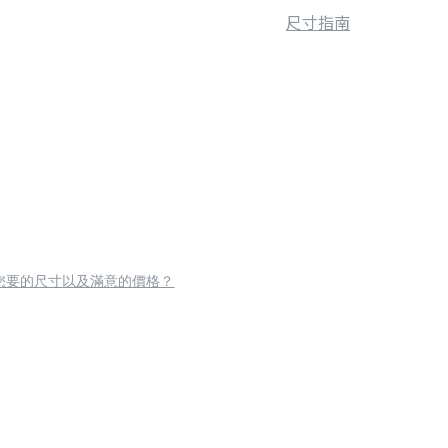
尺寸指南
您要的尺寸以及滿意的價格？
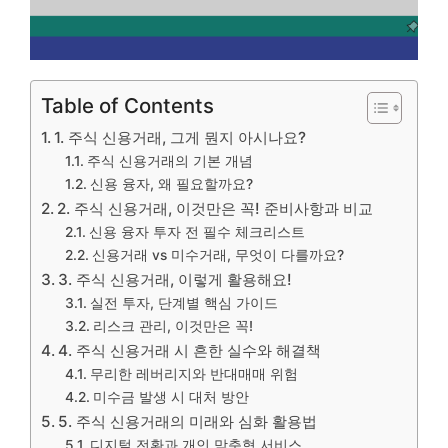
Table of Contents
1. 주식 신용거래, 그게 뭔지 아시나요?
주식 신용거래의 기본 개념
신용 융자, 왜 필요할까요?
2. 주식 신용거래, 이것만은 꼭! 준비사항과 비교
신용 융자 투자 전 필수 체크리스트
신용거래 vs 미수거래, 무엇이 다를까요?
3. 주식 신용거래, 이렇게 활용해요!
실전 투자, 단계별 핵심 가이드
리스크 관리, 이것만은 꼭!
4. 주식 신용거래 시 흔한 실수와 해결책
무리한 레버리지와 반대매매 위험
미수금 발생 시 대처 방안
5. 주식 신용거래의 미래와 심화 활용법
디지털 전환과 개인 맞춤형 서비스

========

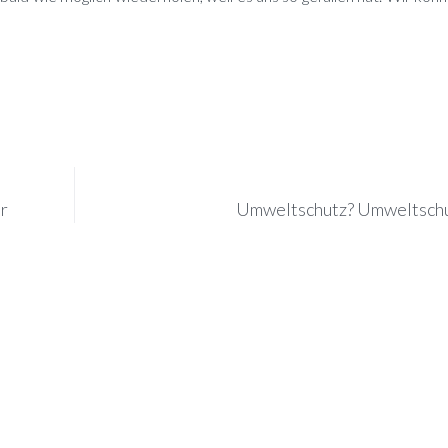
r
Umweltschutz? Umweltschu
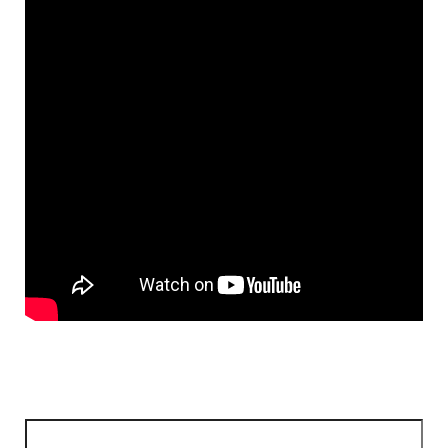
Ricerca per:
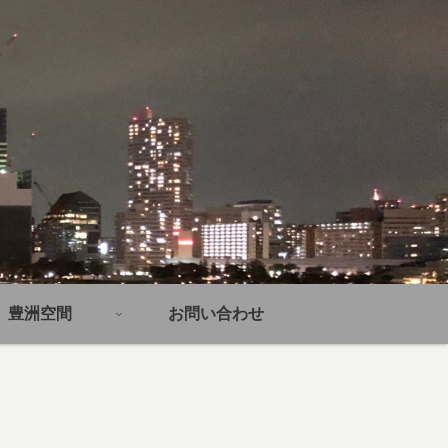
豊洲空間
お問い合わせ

========

§ **Instructions to follow**
Can you set out the lines in the entries above as a numbered list, from the line containing "Table of Contents" through the line containing "디지털 전환과 개인 맞춤형 서비스", both included and blank lines left out?

§ **The answer**
1. Table of Contents
2. 1. 주식 신용거래, 그게 뭔지 아시나요?
3. 주식 신용거래의 기본 개념
4. 신용 융자, 왜 필요할까요?
5. 2. 주식 신용거래, 이것만은 꼭! 준비사항과 비교
6. 신용 융자 투자 전 필수 체크리스트
7. 신용거래 vs 미수거래, 무엇이 다를까요?
8. 3. 주식 신용거래, 이렇게 활용해요!
9. 실전 투자, 단계별 핵심 가이드
10. 리스크 관리, 이것만은 꼭!
11. 4. 주식 신용거래 시 흔한 실수와 해결책
12. 무리한 레버리지와 반대매매 위험
13. 미수금 발생 시 대처 방안
14. 5. 주식 신용거래의 미래와 심화 활용법
15. 디지털 전환과 개인 맞춤형 서비스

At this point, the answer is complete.